Here's my opinions regarding the action points from the previous comment:

• 1-3, 6 are pretty good ideas and should be implemented in the PRInfo and used in scripts.
• 4 is rather an administrative action and will just be worked around, so I don't see a point.
• 5 won't affect costs as it was reviewed a year ago. Our computing costs are pretty well optimized. The main goal is to reduce running and rerunning.
• 7 looks promising if it will allow us to reduce testing runs.
• 8 looks good from the idea perspective.
• 9 looks very controversial. Rather it's good to look at Reorder the PR jobs' tree to fail early and not launch heavy/long tests action point at the top.

[alexey-milovidov]

If a check has failed in the previous commits, run it and its dependencies first, and stop the runs if it has failed again.

[Felixoid]

If a check has failed in the previous commits, run it and its dependencies first, and stop the runs if it has failed again.

I assume you speak about workflows' jobs. If so, we have zero control over the queue. Nothing we can do here while we use GH actions. And the tree is a static dict described in .githug/workflows/*.yaml files.

[alexey-milovidov]

Good point to get rid of GitHub Actions.

[alexey-milovidov]

This is an example of why GitHub Actions is inefficient: #53697

[Felixoid]

I agree that they are terrible.. but what exactly is the issue there?

[alexey-milovidov]

This PR only modified a functional test - we can limit the number of tasks to applying this functional test only on the latest build from the master.

[Felixoid]

We can not skip the launch completely, that's right. But we can use the code to skip all the builds and all kind of other tests. It will be just done at the init state

It's described in the tasks already.

[alexey-milovidov]

To lower the cost of builds, we should use Graviton machines for every build type (both x86_64 and arm), because we are always cross-compiling. The only remaining part is grpc-compiler, CC @rschu1ze

[alexey-milovidov]

Obtain test results for interrupted runs from the CI database, and if there are any failures - generate a report, and don't run the check again. If there are no failures, run only the remaining tests on text try.

[Felixoid]

Obtain test results for interrupted runs from the CI database, and if there are any failures - generate a report, and don't run the check again. If there are no failures, run only the remaining tests on text try.

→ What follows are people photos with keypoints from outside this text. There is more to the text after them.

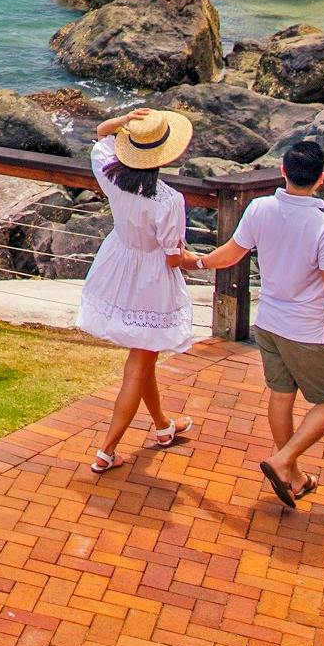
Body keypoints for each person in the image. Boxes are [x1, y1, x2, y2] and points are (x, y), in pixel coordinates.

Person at [182, 134, 324, 508]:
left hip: (268, 323)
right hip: (308, 330)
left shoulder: (259, 209)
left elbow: (231, 254)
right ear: (321, 179)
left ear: (282, 171)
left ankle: (292, 475)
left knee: (281, 395)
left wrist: (196, 261)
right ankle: (283, 460)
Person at [77, 105, 199, 473]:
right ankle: (107, 449)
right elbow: (173, 256)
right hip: (150, 281)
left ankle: (163, 426)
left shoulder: (110, 174)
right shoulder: (168, 201)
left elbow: (100, 135)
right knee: (139, 363)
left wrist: (122, 121)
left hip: (118, 264)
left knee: (145, 358)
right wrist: (201, 260)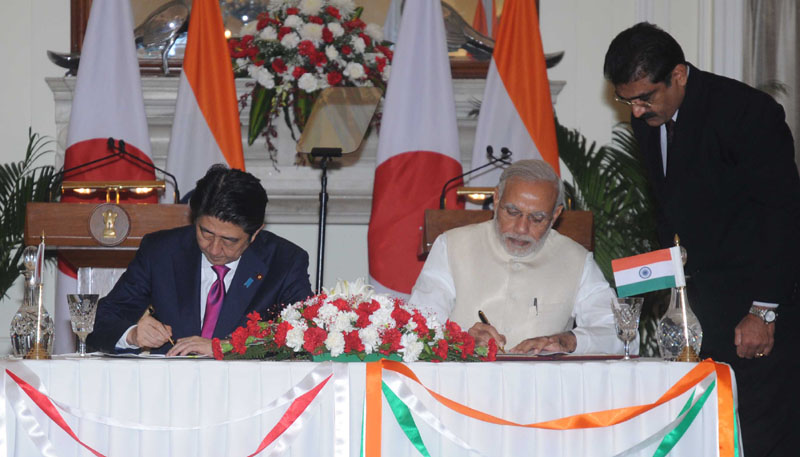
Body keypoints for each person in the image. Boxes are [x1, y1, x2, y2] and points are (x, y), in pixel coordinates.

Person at [604, 22, 800, 456]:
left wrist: (763, 311)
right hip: (700, 312)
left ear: (678, 74)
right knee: (707, 436)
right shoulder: (649, 120)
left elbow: (781, 216)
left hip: (756, 311)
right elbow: (672, 212)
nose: (635, 111)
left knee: (760, 436)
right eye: (626, 100)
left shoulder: (747, 112)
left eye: (644, 97)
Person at [86, 165, 313, 356]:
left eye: (229, 240)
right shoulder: (161, 251)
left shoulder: (285, 262)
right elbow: (100, 322)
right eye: (206, 233)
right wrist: (133, 334)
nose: (214, 249)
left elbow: (305, 337)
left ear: (255, 234)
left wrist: (226, 348)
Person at [409, 160, 627, 355]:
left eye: (537, 218)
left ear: (556, 215)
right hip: (460, 387)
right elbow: (417, 327)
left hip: (541, 391)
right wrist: (461, 339)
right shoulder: (451, 246)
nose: (522, 228)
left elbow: (620, 333)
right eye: (512, 212)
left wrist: (567, 340)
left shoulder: (577, 260)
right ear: (496, 200)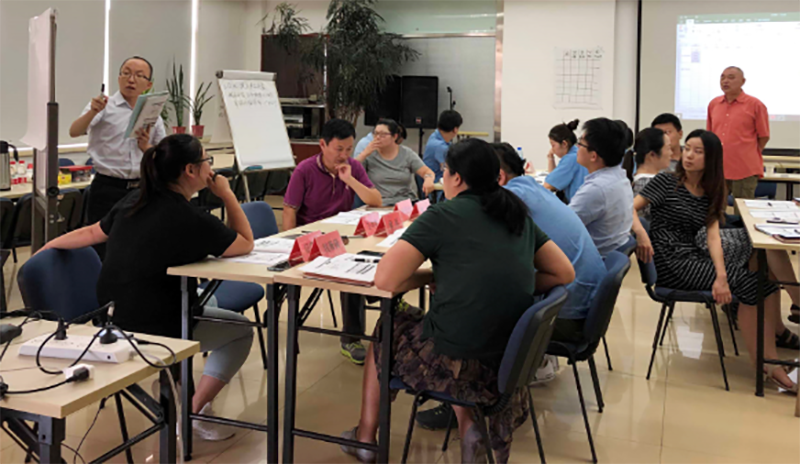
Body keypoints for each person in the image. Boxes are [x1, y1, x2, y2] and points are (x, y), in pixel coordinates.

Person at [341, 138, 575, 464]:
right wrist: (488, 281)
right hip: (509, 355)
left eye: (445, 171)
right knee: (459, 324)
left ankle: (365, 439)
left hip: (460, 359)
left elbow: (385, 280)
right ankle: (470, 427)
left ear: (458, 178)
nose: (443, 177)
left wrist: (439, 276)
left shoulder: (444, 215)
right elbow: (564, 273)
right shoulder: (514, 213)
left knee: (388, 328)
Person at [38, 134, 256, 439]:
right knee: (242, 331)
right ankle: (190, 411)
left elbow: (91, 233)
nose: (210, 168)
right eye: (207, 161)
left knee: (209, 302)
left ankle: (179, 385)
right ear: (190, 170)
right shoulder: (190, 217)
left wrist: (46, 247)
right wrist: (228, 195)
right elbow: (245, 243)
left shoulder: (134, 200)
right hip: (155, 327)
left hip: (111, 318)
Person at [632, 130, 797, 393]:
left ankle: (768, 362)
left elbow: (713, 238)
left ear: (711, 159)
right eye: (687, 148)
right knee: (753, 285)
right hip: (670, 263)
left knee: (761, 285)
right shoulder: (665, 181)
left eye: (698, 151)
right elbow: (630, 208)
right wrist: (642, 234)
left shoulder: (711, 191)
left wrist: (721, 276)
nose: (688, 155)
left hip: (693, 257)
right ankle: (767, 365)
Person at [283, 119, 382, 365]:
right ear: (323, 145)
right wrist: (292, 245)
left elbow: (376, 200)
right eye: (339, 149)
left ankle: (385, 305)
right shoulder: (304, 170)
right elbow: (289, 210)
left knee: (373, 257)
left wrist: (350, 180)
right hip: (313, 241)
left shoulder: (352, 167)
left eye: (349, 149)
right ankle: (351, 339)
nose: (344, 155)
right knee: (350, 270)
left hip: (342, 238)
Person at [69, 56, 167, 258]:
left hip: (141, 189)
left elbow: (162, 156)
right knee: (103, 250)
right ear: (118, 77)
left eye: (139, 75)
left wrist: (146, 147)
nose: (131, 79)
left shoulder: (152, 112)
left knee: (137, 247)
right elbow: (74, 131)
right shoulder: (104, 105)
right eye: (126, 73)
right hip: (107, 188)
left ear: (148, 84)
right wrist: (92, 112)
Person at [569, 118, 634, 257]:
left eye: (581, 143)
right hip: (610, 250)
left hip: (589, 259)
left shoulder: (596, 189)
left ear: (593, 156)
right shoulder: (619, 175)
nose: (577, 147)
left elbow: (562, 226)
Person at [707, 66, 770, 200]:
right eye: (722, 77)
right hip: (719, 168)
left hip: (745, 168)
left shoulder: (755, 105)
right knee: (715, 207)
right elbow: (710, 135)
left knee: (742, 208)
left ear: (743, 81)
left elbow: (763, 136)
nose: (725, 81)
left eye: (731, 77)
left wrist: (747, 152)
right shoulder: (714, 104)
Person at [355, 119, 435, 206]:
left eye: (383, 135)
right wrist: (364, 154)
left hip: (406, 203)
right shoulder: (369, 154)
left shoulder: (406, 153)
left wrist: (428, 179)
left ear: (395, 136)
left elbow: (427, 171)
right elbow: (351, 172)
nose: (377, 137)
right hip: (380, 204)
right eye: (375, 133)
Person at [623, 128, 672, 222]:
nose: (671, 153)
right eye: (668, 148)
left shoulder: (638, 180)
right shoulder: (650, 184)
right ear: (652, 155)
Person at [543, 119, 587, 201]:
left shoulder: (571, 158)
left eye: (553, 145)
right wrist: (550, 157)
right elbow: (554, 178)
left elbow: (549, 185)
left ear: (564, 144)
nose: (552, 149)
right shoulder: (577, 152)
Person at [423, 110, 463, 182]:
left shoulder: (434, 135)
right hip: (435, 182)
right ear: (455, 129)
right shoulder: (441, 147)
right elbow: (449, 170)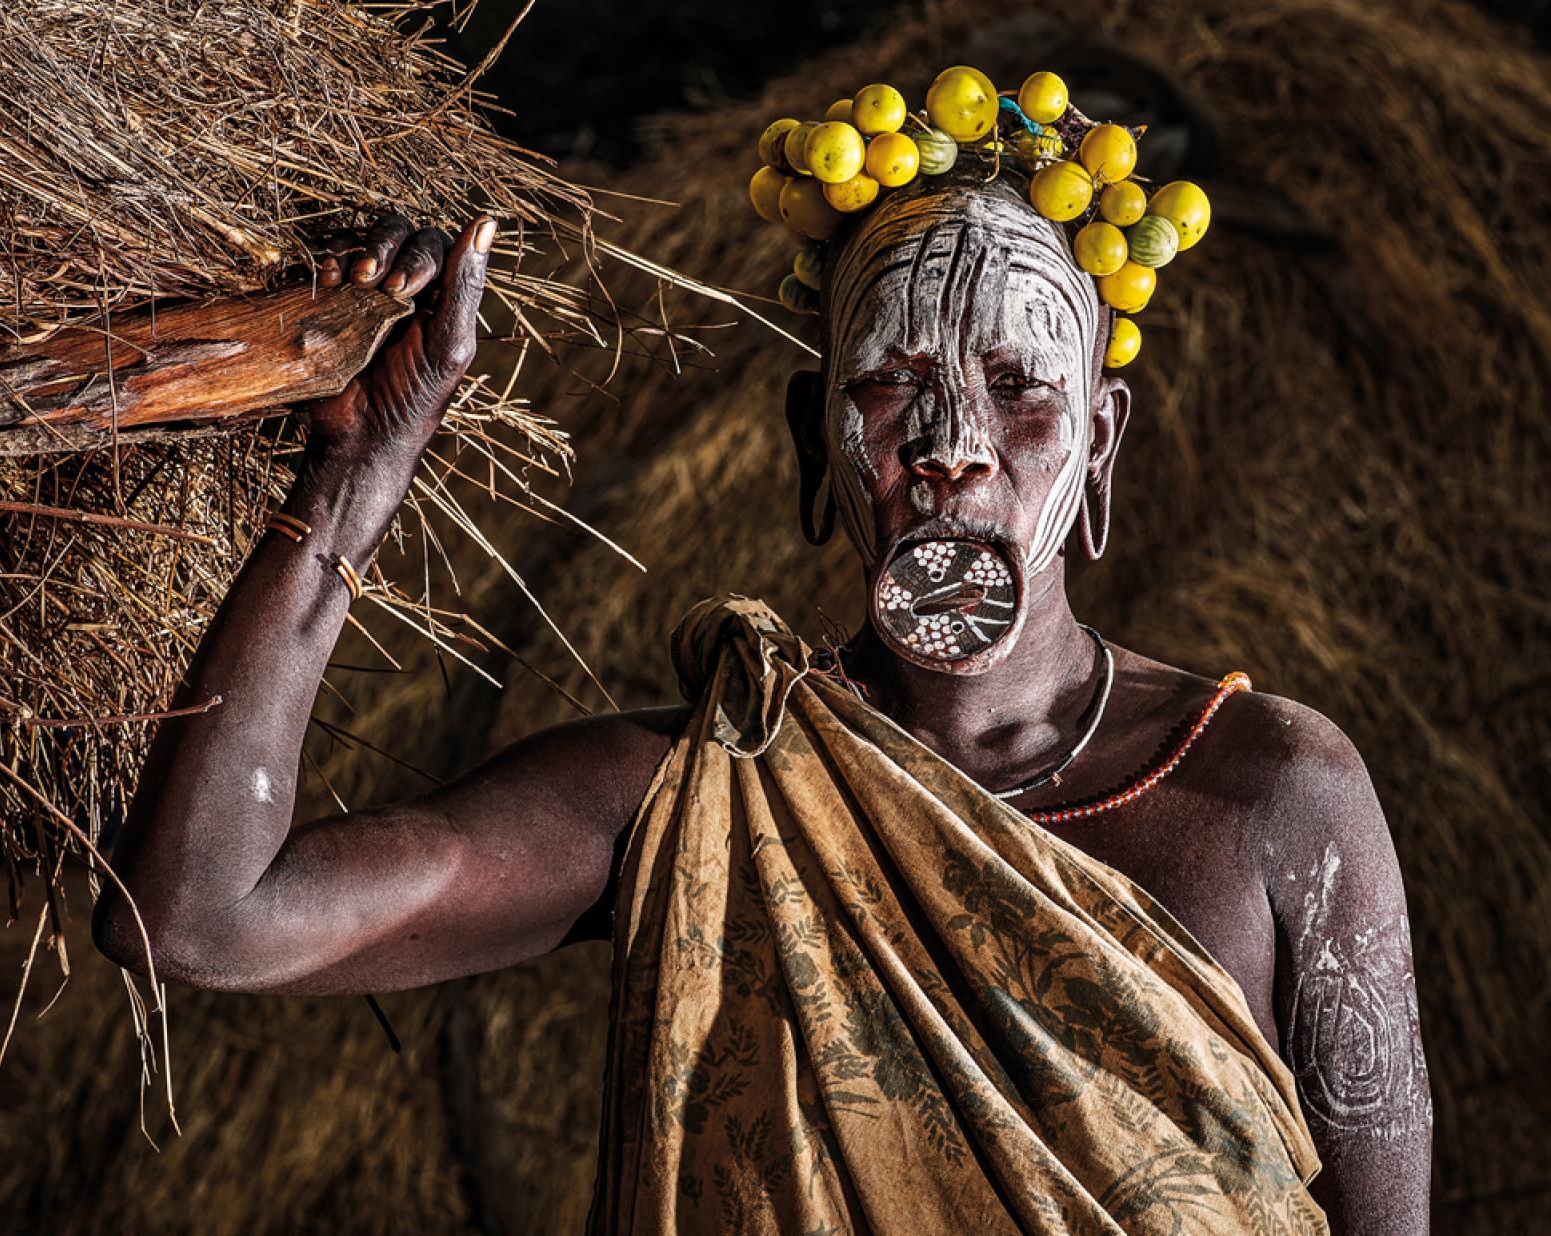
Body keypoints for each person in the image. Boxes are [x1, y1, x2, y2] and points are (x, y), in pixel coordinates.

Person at [94, 183, 1431, 1232]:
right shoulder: (703, 787)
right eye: (892, 381)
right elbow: (199, 918)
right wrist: (364, 465)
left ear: (1100, 447)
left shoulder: (1272, 795)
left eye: (1022, 388)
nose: (954, 438)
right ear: (815, 441)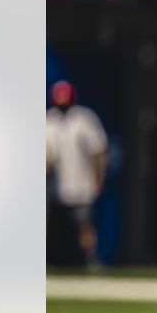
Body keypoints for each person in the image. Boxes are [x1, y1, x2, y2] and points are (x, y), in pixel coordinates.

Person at [46, 81, 108, 269]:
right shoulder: (49, 120)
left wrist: (98, 177)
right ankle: (54, 260)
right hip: (55, 186)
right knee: (54, 227)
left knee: (84, 224)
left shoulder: (84, 119)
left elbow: (98, 150)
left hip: (81, 183)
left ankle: (90, 260)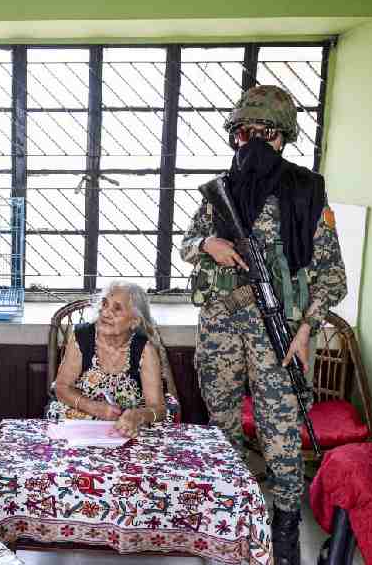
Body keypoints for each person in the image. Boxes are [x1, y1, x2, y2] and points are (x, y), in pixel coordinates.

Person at [180, 85, 347, 565]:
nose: (252, 143)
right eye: (243, 133)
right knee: (222, 422)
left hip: (282, 333)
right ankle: (231, 513)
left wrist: (306, 328)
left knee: (281, 431)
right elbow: (188, 242)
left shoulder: (307, 193)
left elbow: (331, 276)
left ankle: (286, 525)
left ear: (283, 138)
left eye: (264, 133)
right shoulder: (220, 192)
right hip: (221, 327)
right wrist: (208, 242)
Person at [45, 281, 178, 436]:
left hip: (126, 428)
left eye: (117, 308)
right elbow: (61, 388)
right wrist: (93, 407)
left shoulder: (144, 350)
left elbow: (158, 409)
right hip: (81, 421)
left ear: (134, 321)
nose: (106, 312)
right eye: (104, 304)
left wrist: (138, 416)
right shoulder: (82, 338)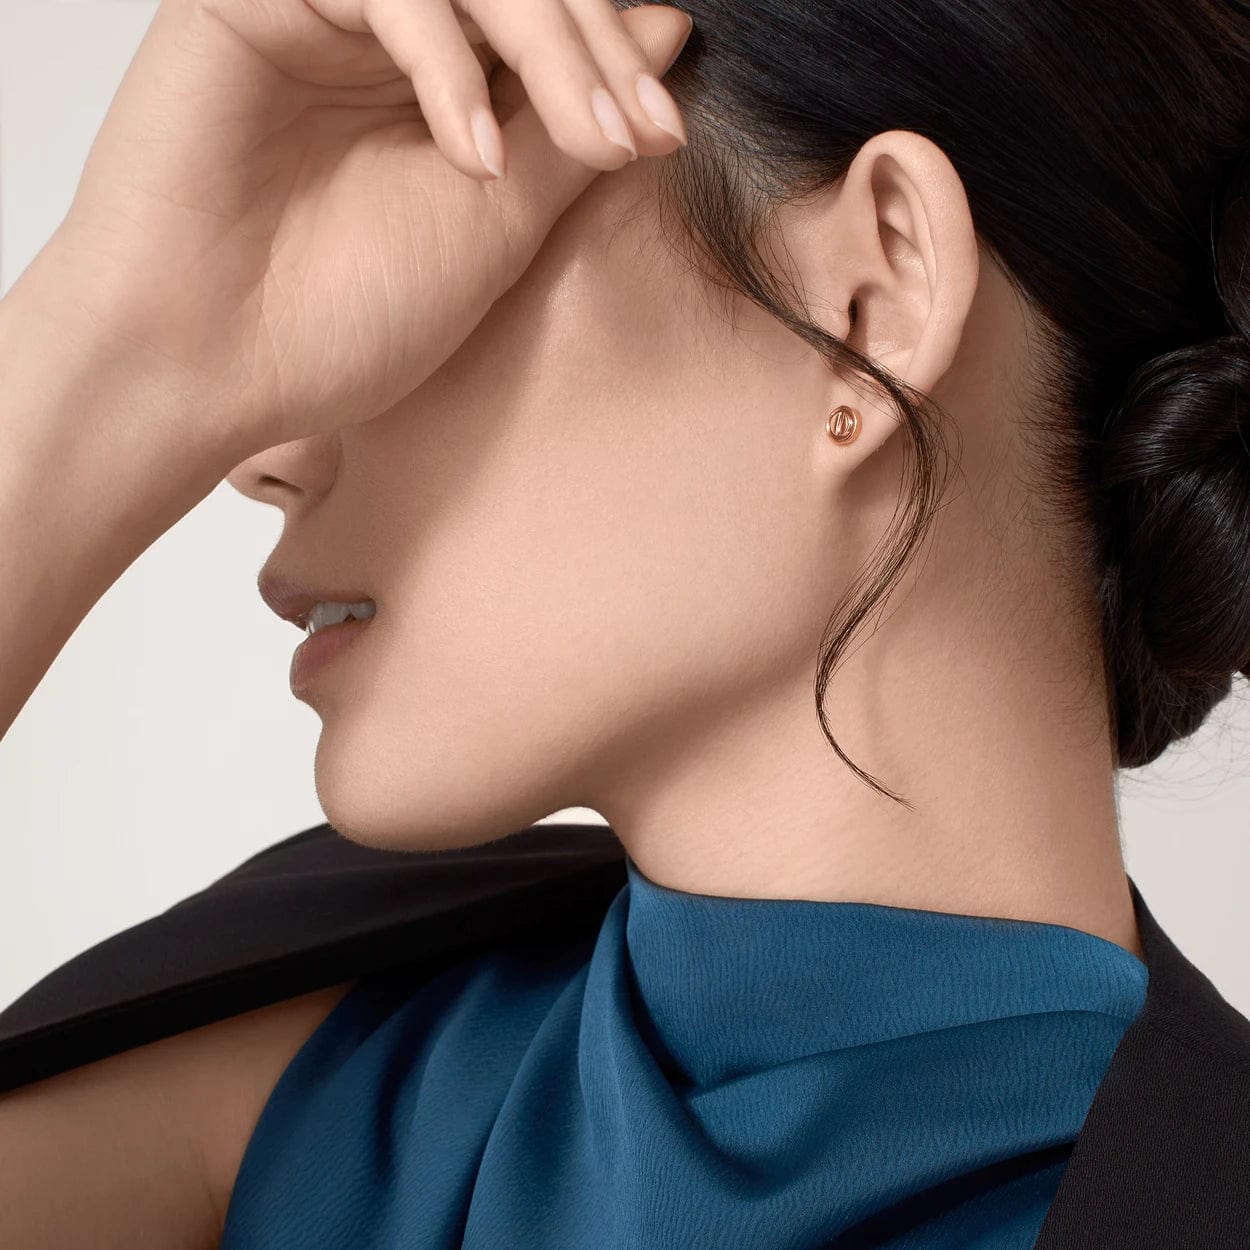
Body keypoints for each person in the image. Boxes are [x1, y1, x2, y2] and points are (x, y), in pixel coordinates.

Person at [0, 0, 1248, 1245]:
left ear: (865, 306)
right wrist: (123, 347)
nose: (260, 451)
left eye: (460, 195)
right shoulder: (313, 1055)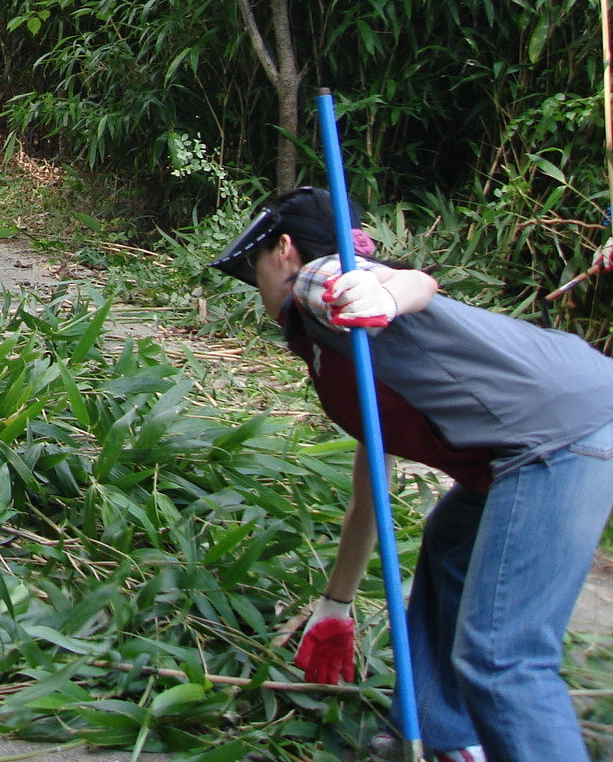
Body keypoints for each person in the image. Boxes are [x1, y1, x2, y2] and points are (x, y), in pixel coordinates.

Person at [212, 186, 613, 762]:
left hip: (560, 437)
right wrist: (336, 607)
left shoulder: (324, 283)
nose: (259, 292)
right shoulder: (334, 344)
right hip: (554, 425)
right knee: (452, 542)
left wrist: (381, 293)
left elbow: (413, 284)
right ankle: (443, 739)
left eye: (255, 271)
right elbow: (370, 485)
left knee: (502, 655)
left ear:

Updated the list. It already was there partially, except the idea to fail even earlier

[alexey-milovidov]

@Felixoid, it is again very relevant. We should always pin all the dependencies.
Not doing it is insane.

[Felixoid]

Comments about the automatic release process.

The system is designed to have a pair of eyes on the workflows launched after the release is created. It explicitly states it in the logs:

INFO:root:To verify all actions are running good visit the following links:
  https://github.com/ClickHouse/ClickHouse/actions/workflows/release.yml
  https://github.com/ClickHouse/ClickHouse/actions/workflows/tags_stable.yml
INFO:root:To rollback the action run the following commands:
  git push git@github.com:ClickHouse/ClickHouse.git +b6.....:23.8
  gh release delete --yes --repo ClickHouse/ClickHouse 'v23.8.10.43-lts'
  git push -d git@github.com:ClickHouse/ClickHouse.git v23.8.10.43-lts
  git tag -d 'v23.8.10.43-lts'

The script to make it automatically doesn't make the whole system resilient. And during the last time we've had too much issues with it to discuss the moving forward here. Either we lose Release ready status completely, or it lies about the actual state for the binaries.

Unless the workflows themselves are stable and in some final step, the autorelese process is out of discussion.

Another point: it's mentioned that the releases should be daily. It will overload two places at the same time. Both git and package repos will be overloaded with unnecessary packages and tags. Currently the task should be executed once a week, so it better to preserve the current behavior.

[Felixoid]

I would like to let you know about the docker images' rebuild.

After extensive work by @maxknv, we have idempotent docker tags based on the repo's state. Every docker image:tag is built only once on the change and stays immutable.

Then, the only job that is done every night is tagging the current digest as latest. It completely solves the issue with untested updated images.